**Your instructions:** Can you retype every line of the listing below character for character, leaving the pictures out of your answer?

**Dataset entries:**
-- -- --
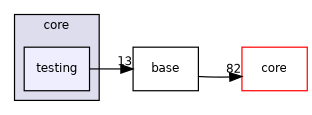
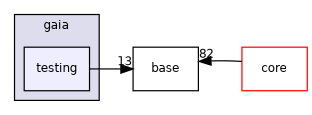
  digraph {
    compound=true
    rankdir=LR
    node [fontname=Helvetica fontsize=10 shape=box style=filled]
    edge [labeldistance=1.5 labelfontname=Helvetica labelfontsize=10]
    n1 [fillcolor="#eeeeff" label=testing pencolor=black]
    n2 [label=base style=""]
    n3 [color=red fillcolor=white label=core]
    subgraph cluster_1 {
      bgcolor="#ddddee"
      fontname=Helvetica
      fontsize=10
-     label=core
+     label=gaia
      pencolor=black
      n1
    }
    n1 -> n2 [headlabel=13]
-   n2 -> n3 [headlabel=82]
+   n3 -> n2 [headlabel=82]
  }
-- -- --
**Answer in full:**
  digraph {
    compound=true
    rankdir=LR
    node [fontname=Helvetica fontsize=10 shape=box style=filled]
    edge [labeldistance=1.5 labelfontname=Helvetica labelfontsize=10]
    n1 [fillcolor="#eeeeff" label=testing pencolor=black]
    n2 [label=base style=""]
    n3 [color=red fillcolor=white label=core]
    subgraph cluster_1 {
      bgcolor="#ddddee"
      fontname=Helvetica
      fontsize=10
-     label=core
+     label=gaia
      pencolor=black
      n1
    }
    n1 -> n2 [headlabel=13]
-   n2 -> n3 [headlabel=82]
+   n3 -> n2 [headlabel=82]
  }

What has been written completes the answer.